Given the clear benefits of the second approach, this is how we will proceed.

Prerequisites

The WildFly domain controller server needs to have the following packages installed:

  • Groovy, used by the script that will deploy the WAR file.
  • Mono, used by the Octopus Deploy Calamari.

Use SDKMAN to install Groovy. It will often do a better job than the packages that come with your Linux distribution.

You will need to have a WAR file packaged and pushed to the Octopus Deploy server. See the blog post on deploying to Tomcat to learn how to package up a WAR file and push it to Octopus.

You will also need to add the WildFly domain controller to an Octopus environment. As we did in the Tomcat example, the WildFly server will most likely use a SSH connection.

Finally the WildFly server will need to have the Groovy script and jboss-cli.xml file copied to a location that is accessible to the SSH user that Octopus uses to connect to the WildFly server. I cloned the https://github.com/OctopusDeploy/JBossDeployment.git repo to /opt, so all the files are available under /opt/JBossDeployment.

Deploying to a WildFly Domain Controller

Deploying a package to WildFly will be a two step process.

Deploy the package

The first step will make use of the Deploy a package step to get the WAR file onto the WildFly domain controller filesystem. Click the Configure features link, and check the Custom installation directory option.
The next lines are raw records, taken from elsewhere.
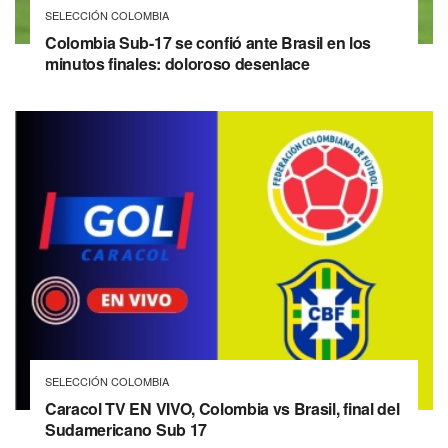
SELECCIÓN COLOMBIA
Colombia Sub-17 se confió ante Brasil en los
minutos finales: doloroso desenlace
SELECCIÓN COLOMBIA
Caracol TV EN VIVO, Colombia vs Brasil, final del
Sudamericano Sub 17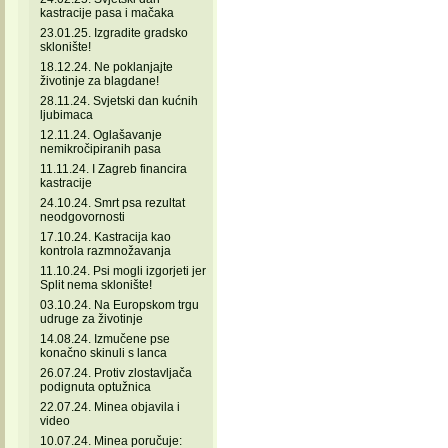
kastracije pasa i mačaka
23.01.25. Izgradite gradsko
sklonište!
18.12.24. Ne poklanjajte
životinje za blagdane!
28.11.24. Svjetski dan kućnih
ljubimaca
12.11.24. Oglašavanje
nemikročipiranih pasa
11.11.24. I Zagreb financira
kastracije
24.10.24. Smrt psa rezultat
neodgovornosti
17.10.24. Kastracija kao
kontrola razmnožavanja
11.10.24. Psi mogli izgorjeti jer
Split nema sklonište!
03.10.24. Na Europskom trgu
udruge za životinje
14.08.24. Izmučene pse
konačno skinuli s lanca
26.07.24. Protiv zlostavljača
podignuta optužnica
22.07.24. Minea objavila i
video
10.07.24. Minea poručuje: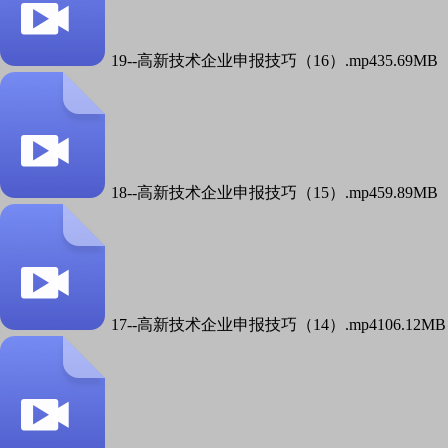
19--高新技术企业申报技巧（16）.mp4
35.69MB
18--高新技术企业申报技巧（15）.mp4
59.89MB
17--高新技术企业申报技巧（14）.mp4
106.12MB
Custom Installation Directory

Then define the directory that will hold the WAR files in the Install to field. I've used the directory /var/deployments.

Install to

Make sure the SSH user that Octopus is connecting to the WildFly server with has the permissions to copy files to this directory, otherwise the step will fail.

Run the script

The second step will make use of the Run a Script step to launch the Groovy script from Bash.

Set the Run on option to Deployment targets, select Bash as the script type, and enter the following as the script body:

cd /opt/JBossDeployment
./deploy-app.groovy --controller=localhost --user=user --password=password --application=/var/deployments/demo.war --enabled-server-group=main-server-group

It might take a few minutes for the script to run the first time, as it will download the Maven dependencies (referenced by the @Grab annotations in the Groovy script) and store them in a local cache.

If you want to see the download progress, run the script like this:

cd /opt/JBossDeployment
groovy -Dgroovy.grape.report.downloads=true deploy-app.groovy --user=user --password=password --application=/var/deployments/demo.war --enabled-server-group=main-server-group

Once all the dependencies are downloaded, the deployment script will upload the WAR file to WildFly, add it to the main-server-group server group, and enable it.

Deploying to a Standalone WildFly Instance

The process of deploying a package for a standalone WildFly instance is much the same as deploying to a domain controller. The only difference are the arguments passed to the Groovy script.

Because standalone servers don't have the concept of server groups, the enabled-server-group argument is removed. Otherwise all steps stay the same.

cd /opt/JBossDeployment
./deploy-app.groovy --controller=localhost --user=user --password=password --application=/var/deployments/demo.war

Next steps

We will use experiments like the script here to guide the future support Octopus will have for Java and application servers like WildFly. Over the next few weeks we will be putting together an RFC for the planned Java support, and if Java support is something that interests you then your feedback will be most appreciated.